The funny part being that they write it as if the ideas are preposterous. Putting religion at the very basis of the operation of the universe is one hell of a drug.
EDIT: Already made it a comment, but I feel it's important before people get that idea that these people are necessarily our enemies.
People write/read takes like this and come to radically different conclusions due to their different base axioms of human experience. For the target readership of catholicculture.org, they are ones that are trying to understand the universe, with the base assumption being the existence of a Christian god. Many an apologetic has attempted to synthesize the real observable world with a just, righteous god. Regardless of their flawed logics, they are at least interested in taking a holistic approach to the human experience rather than an individual, capitalist, exploitative experience. As someone who as a child dove into the catholic theological worldview, desperate for meaning in this clearly meaning deprived society, these people can be radicalized, and are capable of changing their basis of thought. It takes real effort and patience, but they are much more likely to be a devoted comrade to the human liberatory unification experience than a bourgeois hedonistic individualist, who only cares for themselves and the people closest to them, who would rather not ponder their experience let alone the collective human experience, but rather live their own lives in pursuit of illusory happiness in isolation.
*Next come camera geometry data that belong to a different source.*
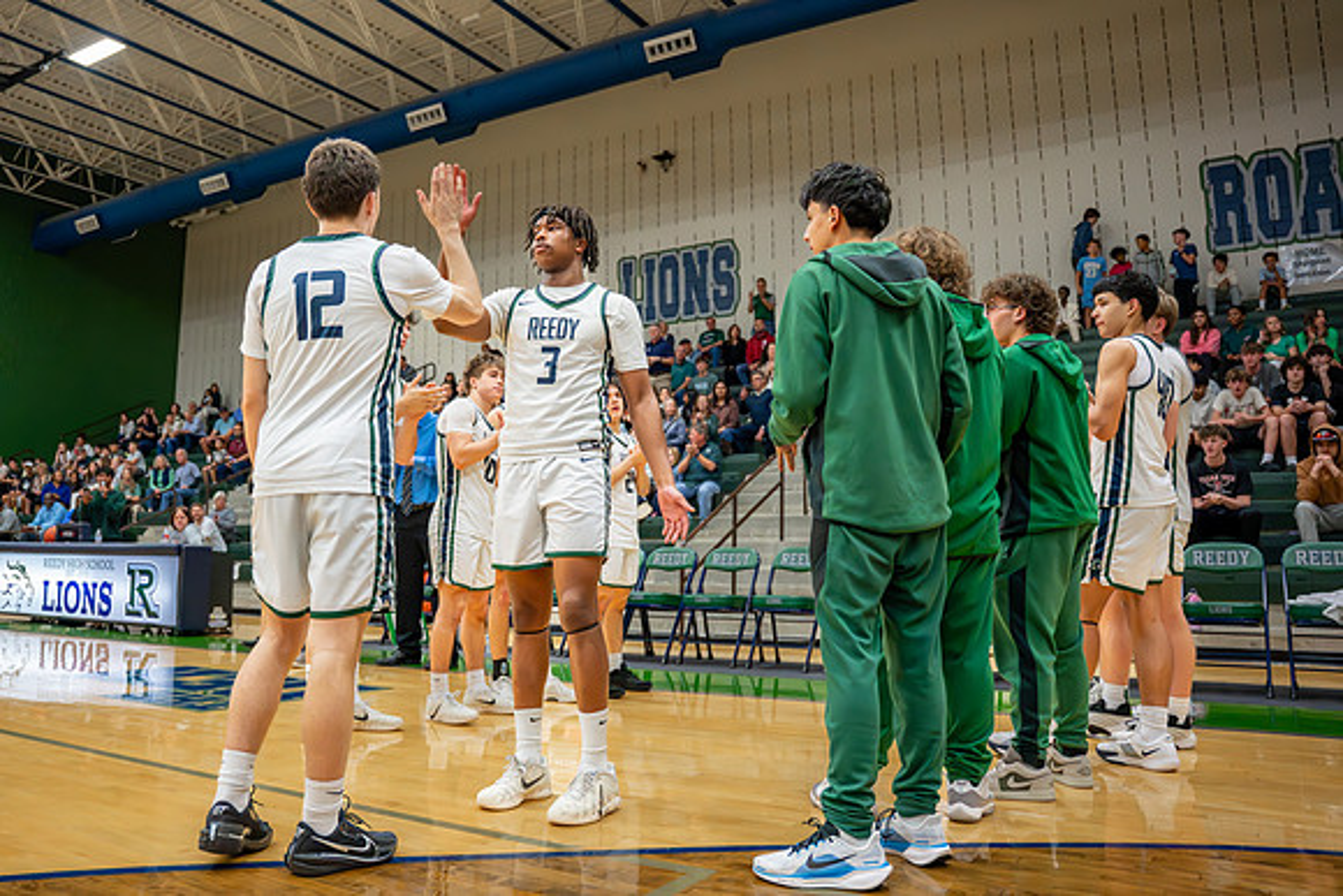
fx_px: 1052
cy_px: 406
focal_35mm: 28
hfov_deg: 64.8
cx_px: 573
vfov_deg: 46.1
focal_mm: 24
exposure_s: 1/1000
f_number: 2.8
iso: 6400
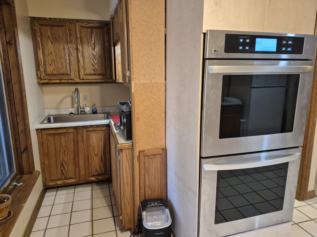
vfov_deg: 58.9
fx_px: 211
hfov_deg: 73.9
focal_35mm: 23
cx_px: 158
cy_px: 118
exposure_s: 1/120
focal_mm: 5.4
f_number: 1.8
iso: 800
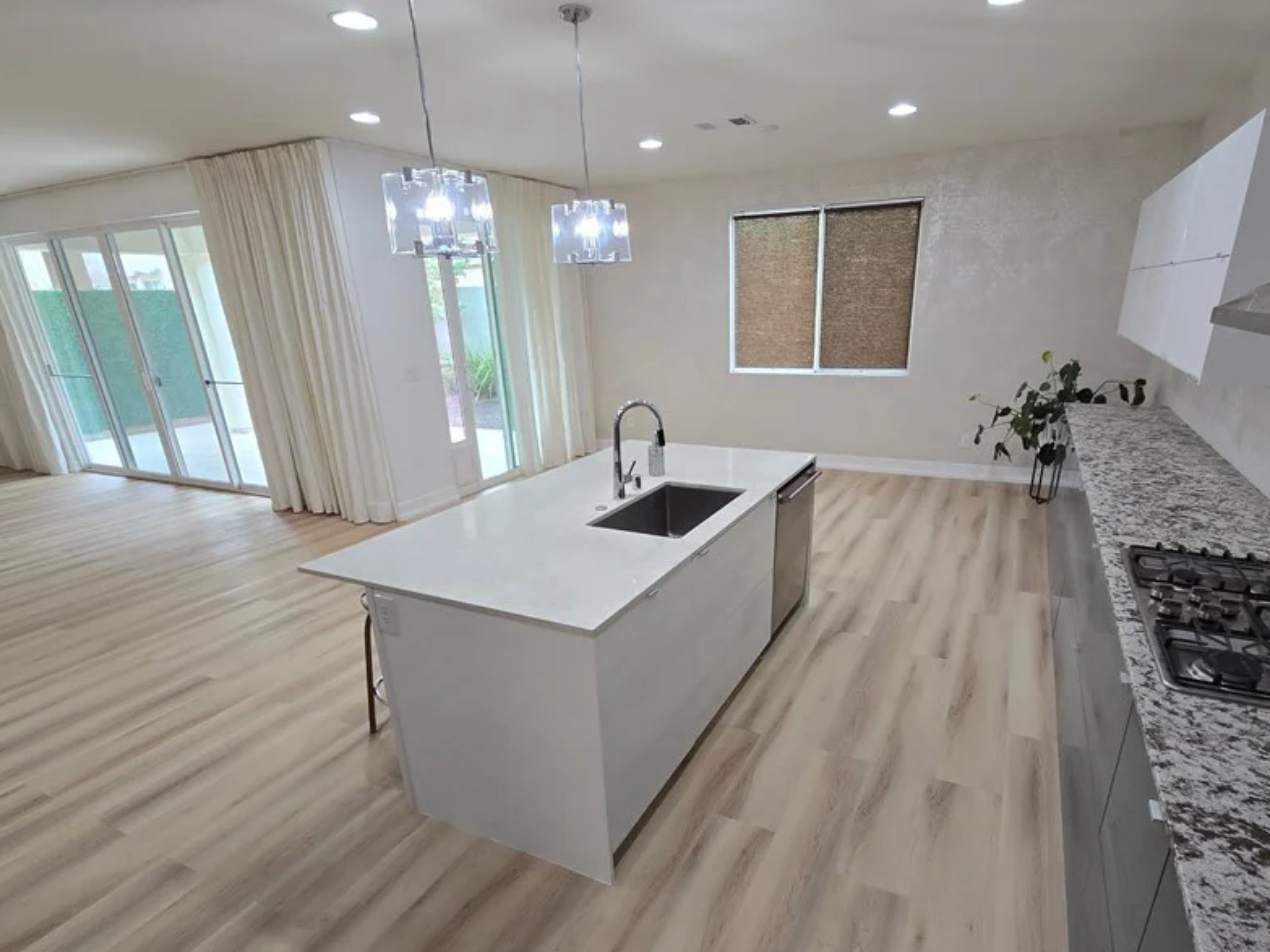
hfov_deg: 90.8
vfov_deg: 73.9
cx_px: 693
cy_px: 572
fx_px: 624
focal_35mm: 17
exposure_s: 1/60
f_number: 2.2
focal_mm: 2.2
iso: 160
I love how they write this as if "matter exists and is perceivable" is a hot take.
Cold take: in the end, the core of the average Christian stance on this world and the afterlife is early knockoff simulation theory, heaven is the real world and God is our simulation life exam grader.
I mean, it's closer to the idea that in some real sense the universe is part of god (Jesus, specifically, as an emenation of the divine Logos.)
This opens people up to the possibility of a functional materialism, sure, all reality is the product of the ideas of god, but from a practical perspective the world is the way you interact with that. Faith without works isn't just dead, the two are fundamentally not seperable.
You see this a lot in the exploration of the Option for the Poor etc.